── Extracted data ──

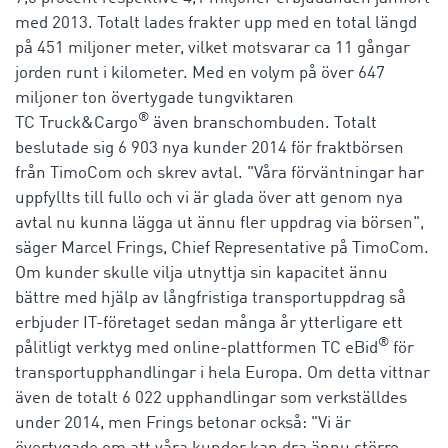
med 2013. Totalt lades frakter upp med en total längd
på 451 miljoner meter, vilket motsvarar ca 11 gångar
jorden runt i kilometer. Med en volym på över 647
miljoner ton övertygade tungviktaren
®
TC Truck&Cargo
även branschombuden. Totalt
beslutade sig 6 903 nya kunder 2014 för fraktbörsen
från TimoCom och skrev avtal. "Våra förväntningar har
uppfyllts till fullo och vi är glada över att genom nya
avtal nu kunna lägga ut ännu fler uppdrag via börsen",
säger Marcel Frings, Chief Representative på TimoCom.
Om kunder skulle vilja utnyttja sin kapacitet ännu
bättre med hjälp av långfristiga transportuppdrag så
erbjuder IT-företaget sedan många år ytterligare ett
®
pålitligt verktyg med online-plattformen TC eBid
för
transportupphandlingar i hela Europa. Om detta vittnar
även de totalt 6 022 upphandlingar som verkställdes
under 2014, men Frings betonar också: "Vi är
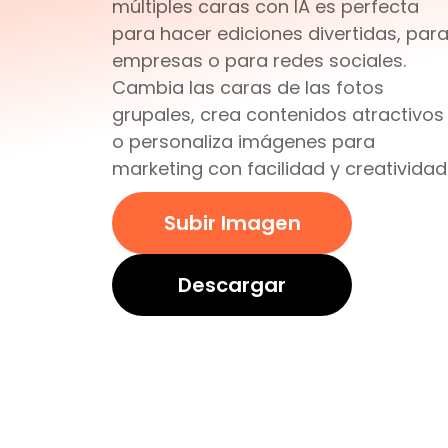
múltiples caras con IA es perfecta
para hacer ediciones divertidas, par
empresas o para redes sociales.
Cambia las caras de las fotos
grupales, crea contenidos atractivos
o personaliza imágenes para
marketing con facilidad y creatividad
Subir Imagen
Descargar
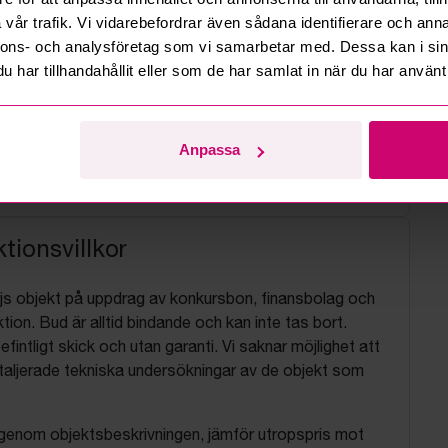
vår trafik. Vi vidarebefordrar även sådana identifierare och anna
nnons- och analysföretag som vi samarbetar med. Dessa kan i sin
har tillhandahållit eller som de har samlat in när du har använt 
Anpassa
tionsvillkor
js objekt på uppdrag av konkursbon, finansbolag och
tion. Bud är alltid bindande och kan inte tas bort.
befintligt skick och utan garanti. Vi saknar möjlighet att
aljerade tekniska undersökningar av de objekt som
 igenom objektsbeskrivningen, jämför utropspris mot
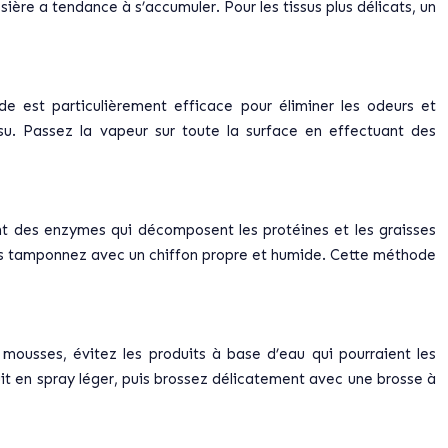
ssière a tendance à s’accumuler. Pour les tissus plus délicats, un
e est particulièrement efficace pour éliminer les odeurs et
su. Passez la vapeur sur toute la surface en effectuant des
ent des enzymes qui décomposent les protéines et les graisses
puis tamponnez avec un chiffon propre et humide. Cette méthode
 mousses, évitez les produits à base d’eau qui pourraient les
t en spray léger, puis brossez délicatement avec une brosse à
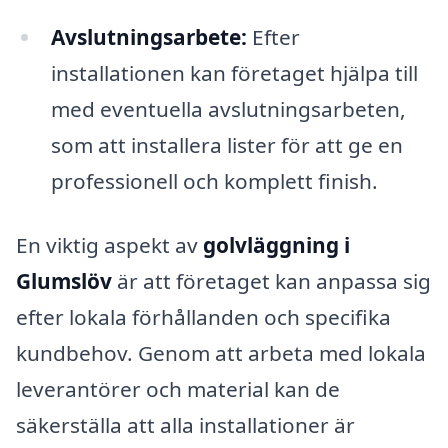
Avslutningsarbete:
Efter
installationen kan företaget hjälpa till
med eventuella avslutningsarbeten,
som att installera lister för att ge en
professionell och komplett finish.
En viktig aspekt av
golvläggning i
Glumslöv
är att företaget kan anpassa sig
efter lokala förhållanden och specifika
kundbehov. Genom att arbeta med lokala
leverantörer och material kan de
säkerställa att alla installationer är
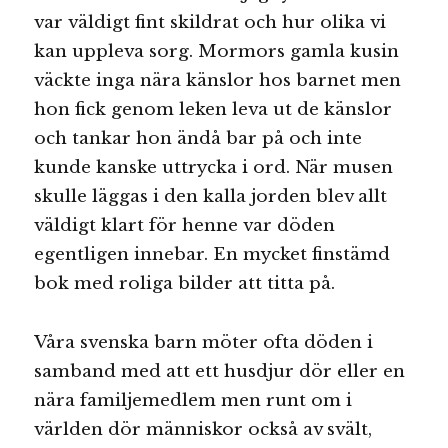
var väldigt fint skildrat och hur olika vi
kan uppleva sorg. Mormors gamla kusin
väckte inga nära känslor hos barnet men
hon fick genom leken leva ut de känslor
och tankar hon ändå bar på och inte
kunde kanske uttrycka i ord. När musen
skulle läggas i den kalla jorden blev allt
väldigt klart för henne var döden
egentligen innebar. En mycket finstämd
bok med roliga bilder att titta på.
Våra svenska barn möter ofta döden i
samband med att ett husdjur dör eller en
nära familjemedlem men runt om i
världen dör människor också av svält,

───
── Extracted data ──

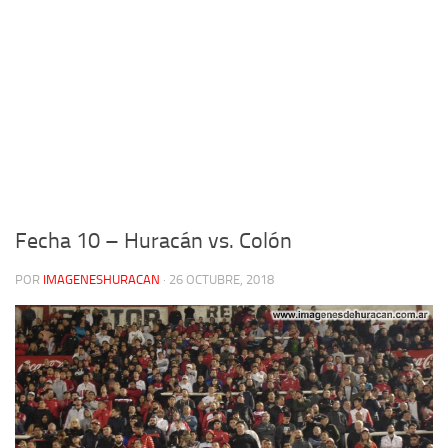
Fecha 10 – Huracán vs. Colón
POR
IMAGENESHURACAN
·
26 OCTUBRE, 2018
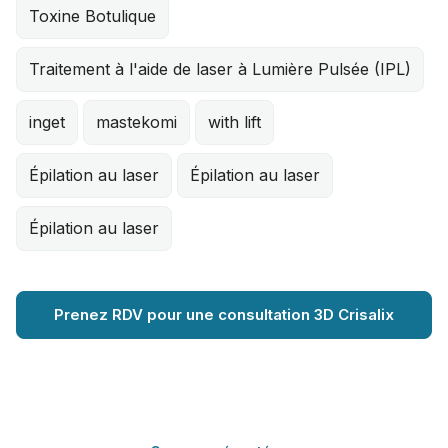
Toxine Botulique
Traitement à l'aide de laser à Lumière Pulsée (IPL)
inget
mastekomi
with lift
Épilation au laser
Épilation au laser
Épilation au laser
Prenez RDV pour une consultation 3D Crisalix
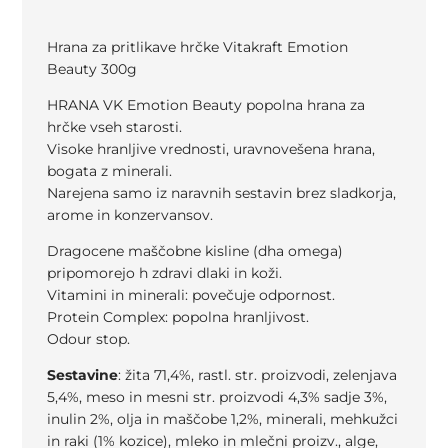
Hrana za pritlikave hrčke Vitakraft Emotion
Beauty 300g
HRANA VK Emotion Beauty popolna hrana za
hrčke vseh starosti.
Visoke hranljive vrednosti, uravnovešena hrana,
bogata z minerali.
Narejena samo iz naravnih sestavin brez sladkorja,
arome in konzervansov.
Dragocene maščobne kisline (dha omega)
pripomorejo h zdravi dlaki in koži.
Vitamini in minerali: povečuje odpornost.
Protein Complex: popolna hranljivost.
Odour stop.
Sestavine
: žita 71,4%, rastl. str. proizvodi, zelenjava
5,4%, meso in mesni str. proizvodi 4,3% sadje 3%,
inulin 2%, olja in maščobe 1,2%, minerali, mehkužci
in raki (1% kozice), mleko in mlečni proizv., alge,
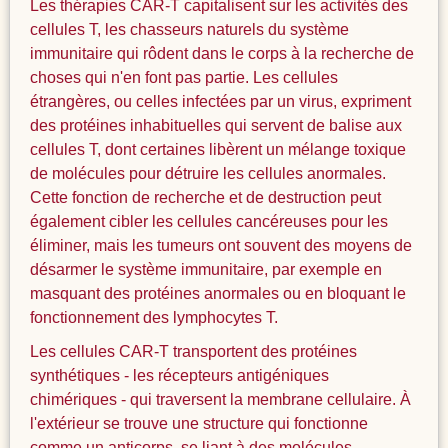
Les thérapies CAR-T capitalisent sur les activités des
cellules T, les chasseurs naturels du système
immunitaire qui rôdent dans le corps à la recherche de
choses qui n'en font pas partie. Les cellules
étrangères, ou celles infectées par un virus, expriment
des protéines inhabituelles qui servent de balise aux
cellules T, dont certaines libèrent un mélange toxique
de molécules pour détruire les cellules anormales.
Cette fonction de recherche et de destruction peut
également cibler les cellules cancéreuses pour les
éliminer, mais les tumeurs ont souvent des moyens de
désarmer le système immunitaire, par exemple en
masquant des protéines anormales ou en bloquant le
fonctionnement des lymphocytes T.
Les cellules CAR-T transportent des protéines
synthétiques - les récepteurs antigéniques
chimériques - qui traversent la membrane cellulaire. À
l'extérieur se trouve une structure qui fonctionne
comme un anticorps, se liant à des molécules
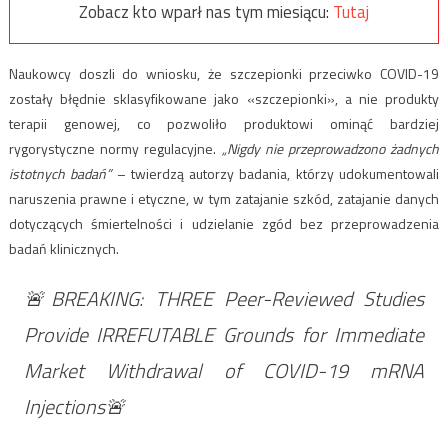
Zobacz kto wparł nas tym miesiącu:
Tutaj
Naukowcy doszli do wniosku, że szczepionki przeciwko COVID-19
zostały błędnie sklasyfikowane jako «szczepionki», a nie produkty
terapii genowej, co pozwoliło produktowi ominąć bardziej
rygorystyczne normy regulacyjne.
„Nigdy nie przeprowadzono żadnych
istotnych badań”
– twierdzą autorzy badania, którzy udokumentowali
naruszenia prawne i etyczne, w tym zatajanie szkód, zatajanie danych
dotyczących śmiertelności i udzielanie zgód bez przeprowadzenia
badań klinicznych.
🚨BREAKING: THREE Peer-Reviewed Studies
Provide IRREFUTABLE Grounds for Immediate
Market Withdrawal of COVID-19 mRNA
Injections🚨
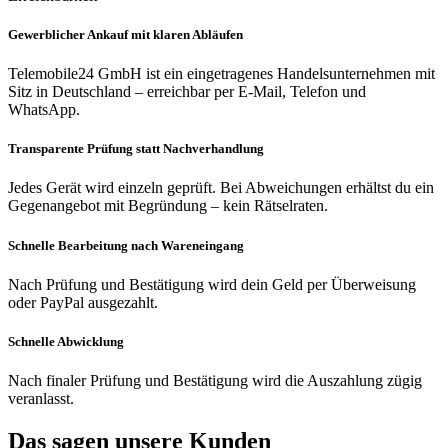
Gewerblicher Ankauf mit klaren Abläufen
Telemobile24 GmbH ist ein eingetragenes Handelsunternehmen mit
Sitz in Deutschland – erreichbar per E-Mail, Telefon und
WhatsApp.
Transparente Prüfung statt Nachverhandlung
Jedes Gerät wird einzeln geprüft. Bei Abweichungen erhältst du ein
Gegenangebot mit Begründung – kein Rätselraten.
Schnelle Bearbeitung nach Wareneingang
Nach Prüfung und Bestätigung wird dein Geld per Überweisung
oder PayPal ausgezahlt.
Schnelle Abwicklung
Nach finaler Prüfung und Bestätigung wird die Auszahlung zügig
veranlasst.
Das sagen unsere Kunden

───
── Extracted data ──

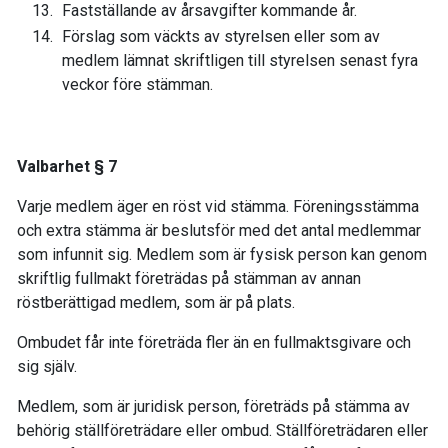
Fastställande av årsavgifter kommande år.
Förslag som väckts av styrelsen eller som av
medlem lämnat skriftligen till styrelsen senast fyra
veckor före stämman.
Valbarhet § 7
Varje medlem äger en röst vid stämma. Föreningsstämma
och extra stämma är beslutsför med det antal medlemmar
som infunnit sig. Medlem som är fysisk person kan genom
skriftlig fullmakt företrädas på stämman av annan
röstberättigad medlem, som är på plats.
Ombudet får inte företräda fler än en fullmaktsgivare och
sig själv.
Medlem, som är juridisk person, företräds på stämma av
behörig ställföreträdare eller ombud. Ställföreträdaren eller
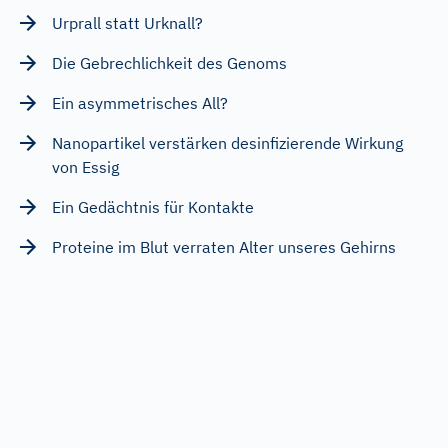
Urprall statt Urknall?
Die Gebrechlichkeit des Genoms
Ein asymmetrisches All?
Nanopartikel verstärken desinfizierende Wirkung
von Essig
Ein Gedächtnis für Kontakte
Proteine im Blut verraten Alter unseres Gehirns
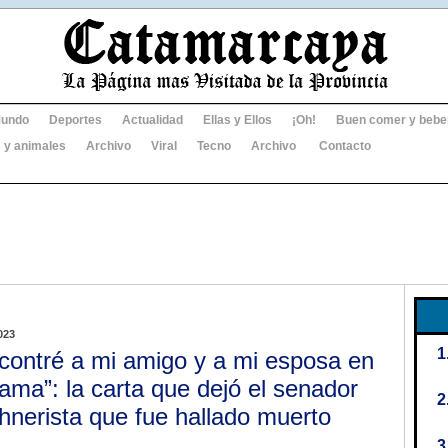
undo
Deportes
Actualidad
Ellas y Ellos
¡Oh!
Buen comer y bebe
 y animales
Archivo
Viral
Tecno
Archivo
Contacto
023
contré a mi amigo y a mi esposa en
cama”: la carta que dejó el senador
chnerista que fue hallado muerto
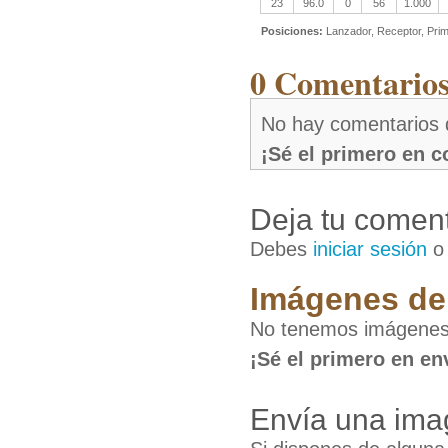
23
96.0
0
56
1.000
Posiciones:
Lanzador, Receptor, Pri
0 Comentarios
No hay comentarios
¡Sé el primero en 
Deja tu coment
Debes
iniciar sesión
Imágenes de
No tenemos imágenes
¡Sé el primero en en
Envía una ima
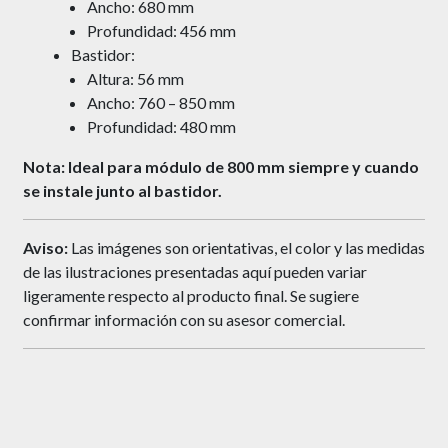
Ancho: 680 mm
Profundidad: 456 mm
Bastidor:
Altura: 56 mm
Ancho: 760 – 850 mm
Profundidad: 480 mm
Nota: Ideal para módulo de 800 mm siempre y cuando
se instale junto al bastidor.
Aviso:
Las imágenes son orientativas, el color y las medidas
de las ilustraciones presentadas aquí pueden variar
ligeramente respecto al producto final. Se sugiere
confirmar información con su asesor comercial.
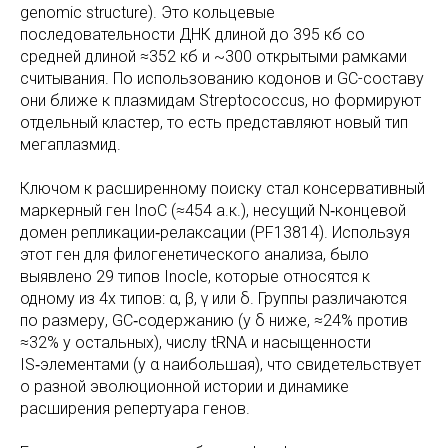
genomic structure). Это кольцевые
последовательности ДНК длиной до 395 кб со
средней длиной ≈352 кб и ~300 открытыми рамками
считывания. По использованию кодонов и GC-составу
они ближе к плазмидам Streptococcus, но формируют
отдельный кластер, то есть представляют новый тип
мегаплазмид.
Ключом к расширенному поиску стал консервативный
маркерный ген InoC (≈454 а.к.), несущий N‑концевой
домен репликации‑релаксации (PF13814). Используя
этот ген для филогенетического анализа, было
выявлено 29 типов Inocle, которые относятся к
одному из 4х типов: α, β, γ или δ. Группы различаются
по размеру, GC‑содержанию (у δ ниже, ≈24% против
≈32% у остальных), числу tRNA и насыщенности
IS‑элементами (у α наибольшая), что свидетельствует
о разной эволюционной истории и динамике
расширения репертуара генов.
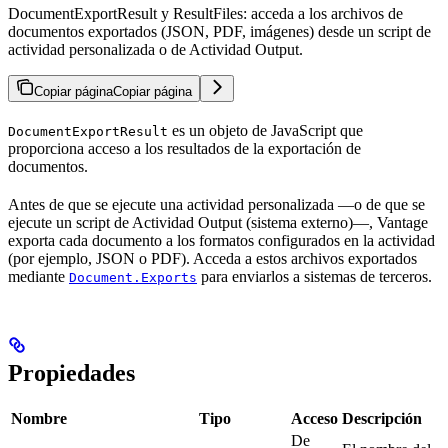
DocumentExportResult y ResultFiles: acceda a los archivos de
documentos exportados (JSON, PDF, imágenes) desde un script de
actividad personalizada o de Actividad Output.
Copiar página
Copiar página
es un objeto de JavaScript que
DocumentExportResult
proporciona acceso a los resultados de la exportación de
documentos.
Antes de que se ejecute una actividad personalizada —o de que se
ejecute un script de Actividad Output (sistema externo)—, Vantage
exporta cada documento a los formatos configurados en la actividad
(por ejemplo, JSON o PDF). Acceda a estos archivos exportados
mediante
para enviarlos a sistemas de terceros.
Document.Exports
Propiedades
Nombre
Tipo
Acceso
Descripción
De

───

* [What is being asked]: Search the records for the string "Frings", and copy every line that holds it.

* [Response to this exercise]:
säger Marcel Frings, Chief Representative på TimoCom.
under 2014, men Frings betonar också: "Vi är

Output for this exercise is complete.